The capstone project encompasses all aspect of the material learned during this data science program.
For this last project, we were tasked with developing an algorithm which would best predict what the next word should be when presented with a sentence or a word.
My project was restricted to US-English language but the same can be done for other languages, with a range of additional difficulties.

How the product works

Train data based on a mixture of twitter feeds, news articles and blogs, and only a subset of each is sampled via a binomial function
Data are normalized from punctuation, numbers, obscenity, etc and merged into a final text, then stored into groups of 2 to 5 words in a database
Algorithm attempts to find, starting with the last 4 words in the sentence, which group of 5 words best start with the target, based on probability.

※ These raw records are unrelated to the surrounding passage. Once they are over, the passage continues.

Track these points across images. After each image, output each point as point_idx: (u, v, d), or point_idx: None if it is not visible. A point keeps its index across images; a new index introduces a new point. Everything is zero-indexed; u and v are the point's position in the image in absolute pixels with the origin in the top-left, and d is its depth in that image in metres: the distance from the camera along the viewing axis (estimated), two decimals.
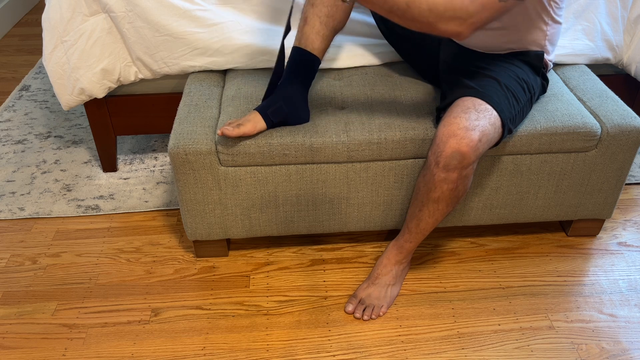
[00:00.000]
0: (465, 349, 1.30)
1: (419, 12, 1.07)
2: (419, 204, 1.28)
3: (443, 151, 1.17)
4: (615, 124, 1.38)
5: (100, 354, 1.29)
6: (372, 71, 1.55)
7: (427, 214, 1.28)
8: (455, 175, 1.19)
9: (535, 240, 1.61)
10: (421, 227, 1.31)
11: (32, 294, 1.45)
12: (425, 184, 1.24)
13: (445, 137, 1.16)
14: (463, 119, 1.16)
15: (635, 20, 1.62)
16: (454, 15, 1.06)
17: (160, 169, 1.88)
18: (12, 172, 1.88)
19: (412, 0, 1.06)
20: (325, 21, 1.30)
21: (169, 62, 1.58)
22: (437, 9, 1.06)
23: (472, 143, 1.15)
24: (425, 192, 1.25)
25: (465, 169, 1.19)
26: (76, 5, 1.51)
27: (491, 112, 1.20)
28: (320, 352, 1.29)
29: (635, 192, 1.78)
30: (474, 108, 1.19)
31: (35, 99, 2.30)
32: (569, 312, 1.39)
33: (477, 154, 1.17)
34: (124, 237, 1.62)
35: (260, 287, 1.46)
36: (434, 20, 1.07)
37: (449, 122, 1.17)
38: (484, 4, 1.07)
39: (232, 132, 1.26)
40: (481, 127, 1.17)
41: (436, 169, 1.19)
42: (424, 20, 1.08)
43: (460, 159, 1.16)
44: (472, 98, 1.21)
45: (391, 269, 1.40)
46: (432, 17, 1.07)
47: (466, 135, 1.15)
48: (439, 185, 1.21)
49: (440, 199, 1.24)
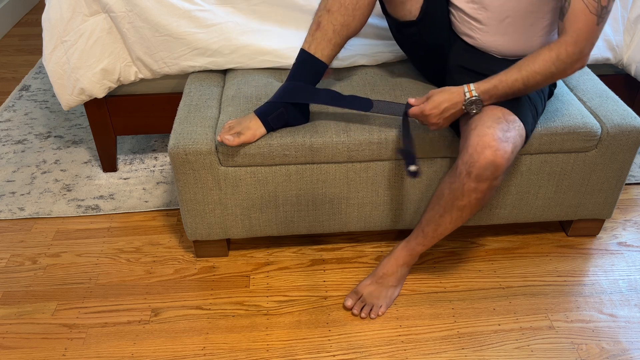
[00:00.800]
0: (465, 349, 1.30)
1: (537, 83, 1.18)
2: (440, 210, 1.27)
3: (477, 161, 1.15)
4: (615, 124, 1.38)
5: (100, 354, 1.29)
6: (372, 71, 1.55)
7: (448, 220, 1.27)
8: (486, 186, 1.18)
9: (535, 240, 1.61)
10: (439, 232, 1.30)
11: (32, 294, 1.45)
12: (452, 192, 1.22)
13: (481, 147, 1.15)
14: (497, 129, 1.15)
15: (635, 20, 1.62)
16: (566, 65, 1.15)
17: (160, 169, 1.88)
18: (12, 172, 1.88)
19: (526, 79, 1.17)
20: (339, 30, 1.26)
21: (169, 62, 1.58)
22: (549, 72, 1.16)
23: (507, 155, 1.15)
24: (451, 200, 1.23)
25: (496, 180, 1.18)
26: (76, 5, 1.51)
27: (519, 123, 1.20)
28: (320, 352, 1.29)
29: (635, 192, 1.78)
30: (504, 119, 1.18)
31: (35, 99, 2.30)
32: (569, 312, 1.40)
33: (508, 165, 1.17)
34: (124, 237, 1.62)
35: (260, 287, 1.46)
36: (556, 76, 1.17)
37: (483, 133, 1.15)
38: (586, 37, 1.14)
39: (232, 142, 1.26)
40: (512, 138, 1.17)
41: (467, 178, 1.18)
42: (548, 82, 1.18)
43: (494, 170, 1.15)
44: (501, 108, 1.20)
45: (397, 270, 1.39)
46: (550, 79, 1.17)
47: (501, 146, 1.14)
48: (467, 195, 1.20)
49: (466, 207, 1.23)
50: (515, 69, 1.17)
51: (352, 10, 1.25)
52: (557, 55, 1.14)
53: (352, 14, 1.25)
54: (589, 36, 1.12)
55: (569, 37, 1.13)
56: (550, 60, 1.15)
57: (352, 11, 1.25)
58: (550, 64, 1.15)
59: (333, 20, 1.25)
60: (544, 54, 1.15)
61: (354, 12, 1.25)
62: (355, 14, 1.26)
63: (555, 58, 1.14)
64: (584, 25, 1.12)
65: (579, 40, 1.13)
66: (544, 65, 1.15)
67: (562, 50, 1.14)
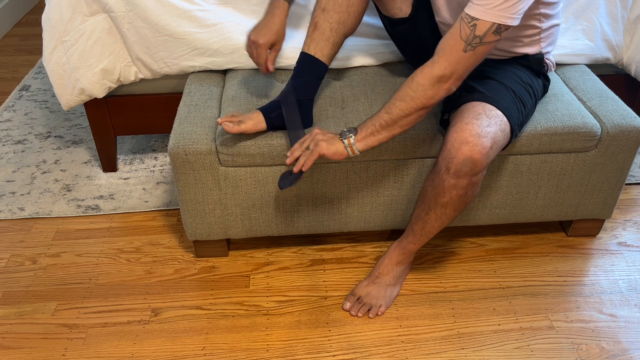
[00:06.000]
0: (465, 349, 1.30)
1: (402, 110, 1.15)
2: (425, 207, 1.27)
3: (455, 158, 1.15)
4: (615, 124, 1.38)
5: (100, 354, 1.29)
6: (372, 71, 1.55)
7: (433, 218, 1.27)
8: (466, 182, 1.18)
9: (535, 240, 1.61)
10: (426, 229, 1.31)
11: (32, 294, 1.45)
12: (434, 189, 1.23)
13: (458, 143, 1.15)
14: (475, 125, 1.15)
15: (635, 20, 1.62)
16: (424, 88, 1.12)
17: (160, 169, 1.88)
18: (12, 172, 1.88)
19: (388, 108, 1.16)
20: (336, 28, 1.28)
21: (169, 62, 1.58)
22: (407, 96, 1.14)
23: (484, 150, 1.14)
24: (433, 197, 1.24)
25: (476, 176, 1.18)
26: (76, 5, 1.51)
27: (501, 118, 1.19)
28: (320, 352, 1.29)
29: (635, 192, 1.78)
30: (485, 114, 1.17)
31: (35, 99, 2.30)
32: (569, 312, 1.40)
33: (488, 160, 1.17)
34: (124, 237, 1.62)
35: (260, 287, 1.46)
36: (416, 100, 1.13)
37: (461, 128, 1.15)
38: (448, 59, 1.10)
39: (232, 129, 1.25)
40: (492, 133, 1.16)
41: (446, 175, 1.18)
42: (411, 109, 1.14)
43: (472, 166, 1.15)
44: (482, 103, 1.20)
45: (392, 269, 1.40)
46: (412, 104, 1.13)
47: (478, 142, 1.14)
48: (448, 191, 1.20)
49: (449, 204, 1.23)
50: (385, 104, 1.18)
51: (347, 7, 1.26)
52: (413, 76, 1.13)
53: (346, 10, 1.27)
54: (451, 60, 1.09)
55: (432, 58, 1.12)
56: (407, 83, 1.14)
57: (347, 7, 1.27)
58: (406, 87, 1.14)
59: (329, 18, 1.27)
60: (407, 79, 1.15)
61: (348, 8, 1.27)
62: (349, 11, 1.27)
63: (410, 80, 1.13)
64: (449, 47, 1.09)
65: (438, 62, 1.10)
66: (401, 89, 1.15)
67: (420, 70, 1.13)
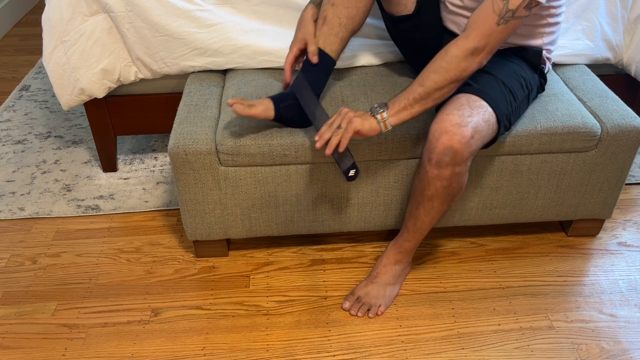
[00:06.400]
0: (465, 349, 1.30)
1: (436, 83, 1.14)
2: (415, 203, 1.29)
3: (435, 148, 1.16)
4: (615, 124, 1.38)
5: (100, 354, 1.29)
6: (372, 71, 1.55)
7: (423, 212, 1.28)
8: (448, 173, 1.19)
9: (535, 240, 1.61)
10: (418, 225, 1.31)
11: (32, 294, 1.45)
12: (420, 182, 1.24)
13: (438, 133, 1.16)
14: (455, 115, 1.16)
15: (635, 20, 1.62)
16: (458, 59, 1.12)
17: (160, 169, 1.88)
18: (12, 172, 1.88)
19: (421, 81, 1.15)
20: (345, 23, 1.28)
21: (169, 62, 1.58)
22: (441, 68, 1.13)
23: (464, 139, 1.15)
24: (420, 190, 1.25)
25: (459, 166, 1.18)
26: (76, 5, 1.51)
27: (485, 108, 1.19)
28: (320, 352, 1.29)
29: (635, 192, 1.78)
30: (468, 104, 1.18)
31: (35, 99, 2.30)
32: (569, 312, 1.40)
33: (470, 150, 1.17)
34: (124, 237, 1.62)
35: (260, 287, 1.46)
36: (450, 72, 1.13)
37: (441, 119, 1.17)
38: (481, 33, 1.11)
39: (243, 111, 1.24)
40: (474, 123, 1.16)
41: (429, 166, 1.19)
42: (447, 82, 1.14)
43: (453, 155, 1.16)
44: (467, 94, 1.21)
45: (390, 268, 1.40)
46: (446, 76, 1.13)
47: (458, 131, 1.14)
48: (432, 183, 1.21)
49: (434, 197, 1.24)
50: (418, 77, 1.18)
51: (355, 2, 1.27)
52: (447, 49, 1.13)
53: (355, 5, 1.27)
54: (484, 33, 1.11)
55: (465, 32, 1.13)
56: (440, 56, 1.14)
57: (355, 2, 1.27)
58: (440, 59, 1.14)
59: (338, 13, 1.27)
60: (439, 52, 1.15)
61: (357, 3, 1.27)
62: (358, 5, 1.28)
63: (444, 53, 1.13)
64: (482, 21, 1.11)
65: (472, 35, 1.11)
66: (434, 62, 1.15)
67: (454, 43, 1.13)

If a match is found, the 5th word in the database group will be returned for prediction. If not, same process falls back to last 3 words in the sentence, if not 2 words, if not 1 word.

Shinyapps.io Application

The shiny application can be found at https://mrcherve.shinyapps.io/Capstone_final/

User is expected to enter a sentence or a word
User is provided with a predicted word, together the time it took to recover that word

Performance / Accuracy trade-off

The key trade off of this application is performance vs. accuracy. Performance is seen when 1) loading the database to shiny app, 2) creating the database with a sampling of input data and 3) retrieving word based on input sentence.

We opted to construct the reference database with 2 to 5-gram, thereby only attempting to match the last 4 word in the sentence, at best.
We also opted to feed the data base with a 25% sampling initial twitter/news/blogs and only kept n-gram frequencies above 1 in the database. This is to maximize recovery speed, with the understanding some words may not be accurately found.